Quicken Cashes In on the Mortgage Refi Boom

The refi boom helped the online lender vault past its rivals
“There’s a massive market out there, and 93 out of 100 people still wake up and go somewhere else.” — Bill EmersonPhotograph by Chip Somodevilla/Getty Images

No company has taken better advantage of the refinancing boom than Quicken Loans. The Detroit-based firm was the 34th-biggest mortgage lender in 2006. Last year, Quicken overtook Citigroup as the nation’s fifth-ranked mortgage lender in the third quarter. The $25 billion in loans it made during the fourth quarter pushed it past U.S. Bancorp and Bank of America into the No. 3 spot, behind Wells Fargo and JPMorgan Chase. For the full year, lending jumped to $70 billion, up from $30 billion in 2011, with refis accounting for 85 percent of the total. “Our mission is to do as much or more than we did last year,” says Chief Executive Officer Bill Emerson. “There’s a massive market out there, and 93 out of 100 people still wake up and go somewhere else.”

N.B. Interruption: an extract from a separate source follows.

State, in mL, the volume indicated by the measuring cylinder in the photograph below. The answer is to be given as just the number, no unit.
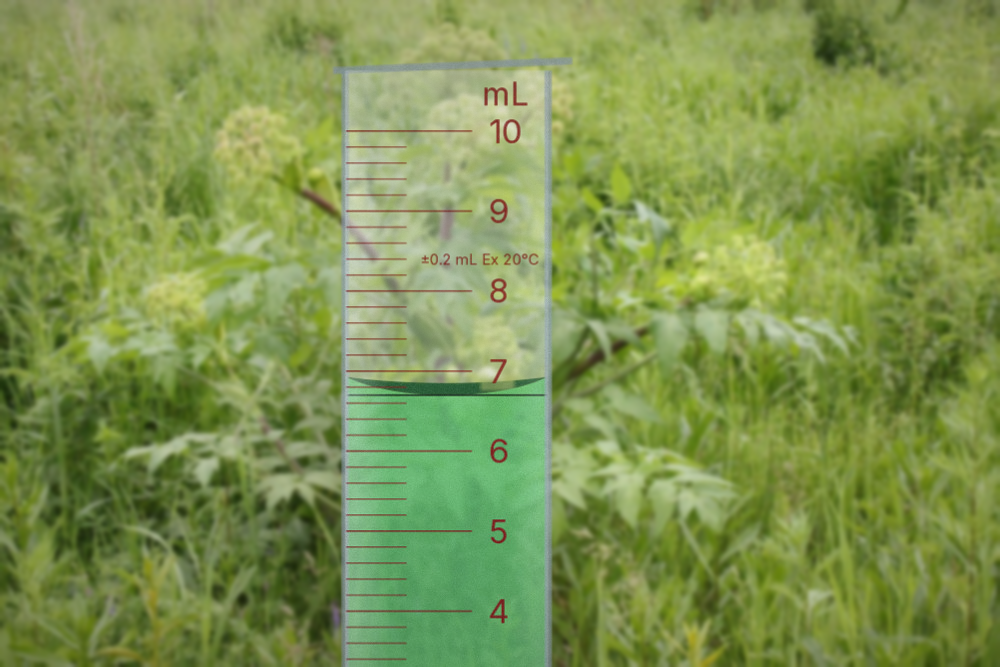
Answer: 6.7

For lenders able to withstand the housing bust, business is way up. New loans rose 22 percent in 2012, to $1.8 trillion, as the Federal Reserve drove 30-year mortgage rates to record lows and President Barack Obama expanded federal refinancing programs. Retreats by Bank of America and other large lenders left a “tremendous amount of market share available,” says John Robbins, CEO of Bexil American Mortgage.